The China security market started in the early 1990s. The Shanghai Stock Exchange was established in December 1990 and the Shenzhen Stock Exchange was established in the following year. In the A-shares market, shares are traded and exchanged with Renminbi currency in both Shanghai and Shenzhen stock exchanges. To help domestic firms not only to raise funds from abroad, but also to reduce the negative impacts of the foreign capital on the immature China security market, in 1992, China’s Securities Regulatory Commission set-up the officially domestically listed foreign investment Shares (also called B shares). In the B shares market, shares are traded in foreign currencies on both stock exchanges. Until now, two types of shares are traded on the two mainland Chinese stock exchanges in mainland China.
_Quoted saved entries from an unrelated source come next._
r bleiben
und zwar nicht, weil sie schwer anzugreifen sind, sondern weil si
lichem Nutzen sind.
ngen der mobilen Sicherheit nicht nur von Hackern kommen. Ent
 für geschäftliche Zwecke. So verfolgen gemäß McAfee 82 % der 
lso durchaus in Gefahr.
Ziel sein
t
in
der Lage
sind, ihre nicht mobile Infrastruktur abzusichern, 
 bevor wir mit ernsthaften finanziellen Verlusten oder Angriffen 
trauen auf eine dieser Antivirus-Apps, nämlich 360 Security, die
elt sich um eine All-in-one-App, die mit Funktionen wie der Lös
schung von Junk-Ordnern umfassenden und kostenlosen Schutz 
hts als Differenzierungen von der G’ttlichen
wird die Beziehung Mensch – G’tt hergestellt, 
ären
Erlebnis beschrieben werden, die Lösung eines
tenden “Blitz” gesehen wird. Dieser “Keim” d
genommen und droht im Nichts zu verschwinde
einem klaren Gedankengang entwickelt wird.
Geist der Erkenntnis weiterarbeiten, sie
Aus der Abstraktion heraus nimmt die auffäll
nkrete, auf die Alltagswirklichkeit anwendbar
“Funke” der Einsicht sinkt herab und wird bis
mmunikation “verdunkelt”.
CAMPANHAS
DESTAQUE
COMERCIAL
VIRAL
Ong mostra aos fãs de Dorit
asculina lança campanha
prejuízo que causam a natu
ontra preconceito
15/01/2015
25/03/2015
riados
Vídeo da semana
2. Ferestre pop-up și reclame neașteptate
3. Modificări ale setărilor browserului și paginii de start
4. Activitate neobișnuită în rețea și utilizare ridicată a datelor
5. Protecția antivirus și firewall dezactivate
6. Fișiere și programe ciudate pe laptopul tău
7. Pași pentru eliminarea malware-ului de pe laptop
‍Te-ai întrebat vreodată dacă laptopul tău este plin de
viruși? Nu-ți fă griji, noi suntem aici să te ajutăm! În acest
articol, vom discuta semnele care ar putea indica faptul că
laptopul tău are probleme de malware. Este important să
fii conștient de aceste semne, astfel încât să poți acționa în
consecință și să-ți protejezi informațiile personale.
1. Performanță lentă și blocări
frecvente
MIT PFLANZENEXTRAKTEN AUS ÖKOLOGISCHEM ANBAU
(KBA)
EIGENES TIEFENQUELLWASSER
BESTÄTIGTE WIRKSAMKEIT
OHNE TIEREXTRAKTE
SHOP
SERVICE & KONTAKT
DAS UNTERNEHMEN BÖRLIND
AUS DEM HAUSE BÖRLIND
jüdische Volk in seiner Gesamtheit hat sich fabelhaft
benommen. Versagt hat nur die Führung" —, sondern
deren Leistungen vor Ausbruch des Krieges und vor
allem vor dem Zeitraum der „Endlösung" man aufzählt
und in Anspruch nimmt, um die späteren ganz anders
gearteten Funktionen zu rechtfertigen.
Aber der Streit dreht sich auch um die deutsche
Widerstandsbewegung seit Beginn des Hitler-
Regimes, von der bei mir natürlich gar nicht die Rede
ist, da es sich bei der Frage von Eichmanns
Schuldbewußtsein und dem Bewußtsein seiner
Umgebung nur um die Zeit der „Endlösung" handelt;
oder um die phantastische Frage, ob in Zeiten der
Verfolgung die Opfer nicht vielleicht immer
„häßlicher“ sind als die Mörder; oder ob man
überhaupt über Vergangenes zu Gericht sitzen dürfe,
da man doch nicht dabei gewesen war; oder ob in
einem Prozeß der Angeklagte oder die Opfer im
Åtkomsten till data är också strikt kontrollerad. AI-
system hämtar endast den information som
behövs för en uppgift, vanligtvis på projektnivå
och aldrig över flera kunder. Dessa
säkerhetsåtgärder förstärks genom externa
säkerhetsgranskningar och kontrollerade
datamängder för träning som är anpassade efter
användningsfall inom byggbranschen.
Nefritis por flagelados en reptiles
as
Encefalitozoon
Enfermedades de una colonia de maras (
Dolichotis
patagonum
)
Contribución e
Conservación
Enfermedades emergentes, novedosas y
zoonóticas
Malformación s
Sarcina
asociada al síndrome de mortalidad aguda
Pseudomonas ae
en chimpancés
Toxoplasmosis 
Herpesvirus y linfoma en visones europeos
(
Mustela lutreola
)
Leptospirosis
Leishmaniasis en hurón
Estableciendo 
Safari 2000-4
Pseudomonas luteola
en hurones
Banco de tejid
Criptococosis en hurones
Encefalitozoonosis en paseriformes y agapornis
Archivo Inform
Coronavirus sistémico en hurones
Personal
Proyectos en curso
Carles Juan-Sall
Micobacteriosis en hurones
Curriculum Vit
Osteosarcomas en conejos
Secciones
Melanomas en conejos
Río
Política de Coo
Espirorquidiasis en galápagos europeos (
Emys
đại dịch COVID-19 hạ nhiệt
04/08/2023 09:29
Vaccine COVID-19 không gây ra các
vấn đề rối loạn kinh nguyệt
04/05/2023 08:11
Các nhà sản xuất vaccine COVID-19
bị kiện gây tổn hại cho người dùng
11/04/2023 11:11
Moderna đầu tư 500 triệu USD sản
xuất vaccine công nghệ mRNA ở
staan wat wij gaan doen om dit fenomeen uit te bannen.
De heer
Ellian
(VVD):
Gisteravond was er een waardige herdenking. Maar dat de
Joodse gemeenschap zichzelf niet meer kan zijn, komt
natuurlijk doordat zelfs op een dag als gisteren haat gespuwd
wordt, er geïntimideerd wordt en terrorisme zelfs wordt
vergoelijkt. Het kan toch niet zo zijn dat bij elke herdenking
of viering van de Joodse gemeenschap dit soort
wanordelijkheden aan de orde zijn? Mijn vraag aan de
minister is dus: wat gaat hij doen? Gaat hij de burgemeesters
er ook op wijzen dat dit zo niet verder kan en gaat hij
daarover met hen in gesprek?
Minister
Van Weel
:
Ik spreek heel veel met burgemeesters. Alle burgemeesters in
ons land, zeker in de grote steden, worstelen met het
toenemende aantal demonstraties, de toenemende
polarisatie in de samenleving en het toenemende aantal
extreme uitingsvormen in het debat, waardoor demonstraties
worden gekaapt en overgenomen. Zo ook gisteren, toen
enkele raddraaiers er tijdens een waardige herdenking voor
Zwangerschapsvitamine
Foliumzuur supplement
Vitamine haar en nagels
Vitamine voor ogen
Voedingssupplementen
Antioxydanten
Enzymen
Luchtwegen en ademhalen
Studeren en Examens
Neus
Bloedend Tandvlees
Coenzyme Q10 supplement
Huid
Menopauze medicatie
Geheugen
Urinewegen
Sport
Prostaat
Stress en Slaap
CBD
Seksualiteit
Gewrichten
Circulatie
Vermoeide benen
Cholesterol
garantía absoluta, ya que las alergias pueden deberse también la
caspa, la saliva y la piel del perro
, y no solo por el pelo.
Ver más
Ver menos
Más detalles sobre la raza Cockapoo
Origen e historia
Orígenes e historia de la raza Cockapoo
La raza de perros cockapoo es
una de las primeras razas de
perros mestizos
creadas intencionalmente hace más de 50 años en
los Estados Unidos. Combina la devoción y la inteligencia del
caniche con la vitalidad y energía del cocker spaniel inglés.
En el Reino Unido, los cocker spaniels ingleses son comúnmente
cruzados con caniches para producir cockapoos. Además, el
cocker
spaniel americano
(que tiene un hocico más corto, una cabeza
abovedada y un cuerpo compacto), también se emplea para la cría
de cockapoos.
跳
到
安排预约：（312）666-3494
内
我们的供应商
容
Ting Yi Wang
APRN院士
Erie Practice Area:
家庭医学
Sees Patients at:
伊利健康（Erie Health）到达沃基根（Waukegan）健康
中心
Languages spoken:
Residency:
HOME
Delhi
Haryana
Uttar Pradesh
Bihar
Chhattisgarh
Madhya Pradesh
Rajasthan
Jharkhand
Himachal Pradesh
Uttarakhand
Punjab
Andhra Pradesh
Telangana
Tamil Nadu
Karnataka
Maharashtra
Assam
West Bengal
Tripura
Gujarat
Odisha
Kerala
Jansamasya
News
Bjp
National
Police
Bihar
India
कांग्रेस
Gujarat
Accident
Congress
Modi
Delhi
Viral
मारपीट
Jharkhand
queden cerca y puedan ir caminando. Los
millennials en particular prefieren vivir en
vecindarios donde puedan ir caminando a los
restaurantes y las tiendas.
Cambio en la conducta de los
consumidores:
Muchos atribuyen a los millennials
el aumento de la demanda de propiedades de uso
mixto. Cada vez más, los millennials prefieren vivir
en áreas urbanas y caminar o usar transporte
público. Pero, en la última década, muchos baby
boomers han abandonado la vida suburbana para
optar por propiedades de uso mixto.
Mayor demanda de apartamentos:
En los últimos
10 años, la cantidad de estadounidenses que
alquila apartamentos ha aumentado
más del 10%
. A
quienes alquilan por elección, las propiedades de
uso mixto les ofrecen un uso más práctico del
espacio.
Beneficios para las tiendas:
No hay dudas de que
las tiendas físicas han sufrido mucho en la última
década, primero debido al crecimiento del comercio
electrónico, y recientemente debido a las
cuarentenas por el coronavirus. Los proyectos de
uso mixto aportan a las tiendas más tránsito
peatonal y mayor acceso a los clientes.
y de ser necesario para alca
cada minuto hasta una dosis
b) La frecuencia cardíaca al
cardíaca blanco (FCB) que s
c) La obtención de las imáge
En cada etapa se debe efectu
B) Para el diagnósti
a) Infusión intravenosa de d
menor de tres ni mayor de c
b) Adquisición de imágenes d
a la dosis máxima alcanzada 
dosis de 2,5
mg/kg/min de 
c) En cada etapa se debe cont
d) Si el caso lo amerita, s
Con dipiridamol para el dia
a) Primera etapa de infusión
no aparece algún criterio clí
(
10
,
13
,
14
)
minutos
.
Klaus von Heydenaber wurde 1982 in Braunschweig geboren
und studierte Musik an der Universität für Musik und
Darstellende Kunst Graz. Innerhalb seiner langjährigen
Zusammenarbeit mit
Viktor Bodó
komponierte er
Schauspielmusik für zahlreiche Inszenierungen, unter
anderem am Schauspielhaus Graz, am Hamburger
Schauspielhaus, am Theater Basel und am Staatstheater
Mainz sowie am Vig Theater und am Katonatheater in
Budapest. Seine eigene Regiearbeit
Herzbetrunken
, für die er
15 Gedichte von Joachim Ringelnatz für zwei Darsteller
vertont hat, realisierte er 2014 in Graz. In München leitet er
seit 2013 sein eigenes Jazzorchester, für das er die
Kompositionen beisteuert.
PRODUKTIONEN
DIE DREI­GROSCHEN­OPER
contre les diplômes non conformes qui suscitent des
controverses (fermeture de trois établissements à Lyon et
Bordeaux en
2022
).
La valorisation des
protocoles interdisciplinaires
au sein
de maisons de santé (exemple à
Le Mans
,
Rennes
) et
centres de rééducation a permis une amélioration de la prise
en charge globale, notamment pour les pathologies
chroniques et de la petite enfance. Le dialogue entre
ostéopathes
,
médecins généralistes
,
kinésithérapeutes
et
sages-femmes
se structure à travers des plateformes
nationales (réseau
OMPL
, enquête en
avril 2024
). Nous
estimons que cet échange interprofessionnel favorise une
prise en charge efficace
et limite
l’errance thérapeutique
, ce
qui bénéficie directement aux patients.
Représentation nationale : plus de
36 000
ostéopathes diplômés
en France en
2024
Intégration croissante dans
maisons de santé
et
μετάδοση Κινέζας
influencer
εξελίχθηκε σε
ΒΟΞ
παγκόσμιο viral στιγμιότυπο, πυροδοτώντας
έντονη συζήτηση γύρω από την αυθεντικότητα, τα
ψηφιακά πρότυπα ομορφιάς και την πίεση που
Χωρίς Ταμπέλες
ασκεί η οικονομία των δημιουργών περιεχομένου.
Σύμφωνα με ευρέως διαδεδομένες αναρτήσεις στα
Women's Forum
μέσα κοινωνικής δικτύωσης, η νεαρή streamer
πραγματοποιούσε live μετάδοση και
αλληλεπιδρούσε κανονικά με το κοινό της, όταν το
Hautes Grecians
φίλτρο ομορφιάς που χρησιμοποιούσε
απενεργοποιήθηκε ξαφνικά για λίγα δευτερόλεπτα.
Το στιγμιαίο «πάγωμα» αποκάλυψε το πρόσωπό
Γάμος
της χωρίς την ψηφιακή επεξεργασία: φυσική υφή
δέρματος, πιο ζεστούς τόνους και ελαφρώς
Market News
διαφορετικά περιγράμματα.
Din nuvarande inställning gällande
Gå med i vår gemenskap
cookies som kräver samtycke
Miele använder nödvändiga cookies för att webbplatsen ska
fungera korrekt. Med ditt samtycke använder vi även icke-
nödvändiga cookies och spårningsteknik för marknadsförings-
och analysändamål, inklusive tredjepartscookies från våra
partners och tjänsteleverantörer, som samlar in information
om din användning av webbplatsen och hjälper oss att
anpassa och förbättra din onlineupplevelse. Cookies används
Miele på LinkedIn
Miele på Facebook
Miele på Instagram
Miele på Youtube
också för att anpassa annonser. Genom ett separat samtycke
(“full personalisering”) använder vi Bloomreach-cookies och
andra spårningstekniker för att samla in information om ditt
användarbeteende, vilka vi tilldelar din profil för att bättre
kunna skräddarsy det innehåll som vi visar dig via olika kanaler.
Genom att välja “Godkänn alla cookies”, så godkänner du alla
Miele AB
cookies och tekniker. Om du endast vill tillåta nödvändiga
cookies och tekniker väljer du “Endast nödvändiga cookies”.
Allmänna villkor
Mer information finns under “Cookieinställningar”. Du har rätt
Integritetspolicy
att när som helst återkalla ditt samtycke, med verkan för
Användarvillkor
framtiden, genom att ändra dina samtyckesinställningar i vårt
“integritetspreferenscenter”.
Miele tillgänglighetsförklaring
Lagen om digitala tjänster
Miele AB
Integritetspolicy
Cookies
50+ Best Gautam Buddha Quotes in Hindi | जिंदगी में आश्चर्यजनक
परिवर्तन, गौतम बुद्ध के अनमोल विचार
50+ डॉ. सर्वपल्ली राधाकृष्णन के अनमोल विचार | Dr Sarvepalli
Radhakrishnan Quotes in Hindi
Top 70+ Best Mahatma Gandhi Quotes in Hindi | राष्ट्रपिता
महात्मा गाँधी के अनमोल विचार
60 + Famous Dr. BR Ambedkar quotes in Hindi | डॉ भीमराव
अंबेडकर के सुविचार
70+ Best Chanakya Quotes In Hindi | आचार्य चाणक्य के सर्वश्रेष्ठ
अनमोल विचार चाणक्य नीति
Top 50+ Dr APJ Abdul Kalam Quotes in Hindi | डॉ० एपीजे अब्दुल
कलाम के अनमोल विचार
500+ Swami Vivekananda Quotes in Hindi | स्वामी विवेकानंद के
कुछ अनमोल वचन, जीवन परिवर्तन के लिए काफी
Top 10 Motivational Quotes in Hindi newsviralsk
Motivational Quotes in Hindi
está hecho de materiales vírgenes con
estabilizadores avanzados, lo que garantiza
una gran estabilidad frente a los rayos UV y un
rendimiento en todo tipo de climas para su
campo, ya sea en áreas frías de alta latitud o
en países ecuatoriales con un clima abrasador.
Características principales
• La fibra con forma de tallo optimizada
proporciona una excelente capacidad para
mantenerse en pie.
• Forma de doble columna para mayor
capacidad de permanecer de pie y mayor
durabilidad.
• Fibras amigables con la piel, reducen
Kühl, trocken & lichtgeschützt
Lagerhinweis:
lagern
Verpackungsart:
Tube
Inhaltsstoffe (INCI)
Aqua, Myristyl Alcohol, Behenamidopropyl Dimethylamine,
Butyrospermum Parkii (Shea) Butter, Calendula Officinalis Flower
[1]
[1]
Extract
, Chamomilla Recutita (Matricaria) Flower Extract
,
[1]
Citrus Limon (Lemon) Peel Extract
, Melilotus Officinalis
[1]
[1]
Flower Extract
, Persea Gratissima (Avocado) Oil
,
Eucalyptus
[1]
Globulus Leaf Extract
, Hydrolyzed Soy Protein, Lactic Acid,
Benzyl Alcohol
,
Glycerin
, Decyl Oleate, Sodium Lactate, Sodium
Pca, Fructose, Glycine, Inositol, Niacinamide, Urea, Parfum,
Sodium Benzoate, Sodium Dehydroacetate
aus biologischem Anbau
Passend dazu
Both A-shares and B-shares have distinct features. Firstly, the face value of A-shares is set in Renminbi; A-shares are traded in Renminbi as well. Secondly, only domestic citizens are allowed to trade A-shares, which means the price movement of A-shares can adequately reflect the behaviours of relatively immature investors in an emerging market. Also, it is one of the main distinctions between the China A-shares market and the stock market of any other developed country. Statistically, retail investors dominate in the A-shares market. According to the Shanghai Stock Exchange Statistics Annual (2016), the trading volume of retail investors constitutes 86.91% of the whole trading volume in 2015. Finally, there is no tax on capital gains from stock investments in the China A-shares market. As such, tax issues will not complicate our analysis.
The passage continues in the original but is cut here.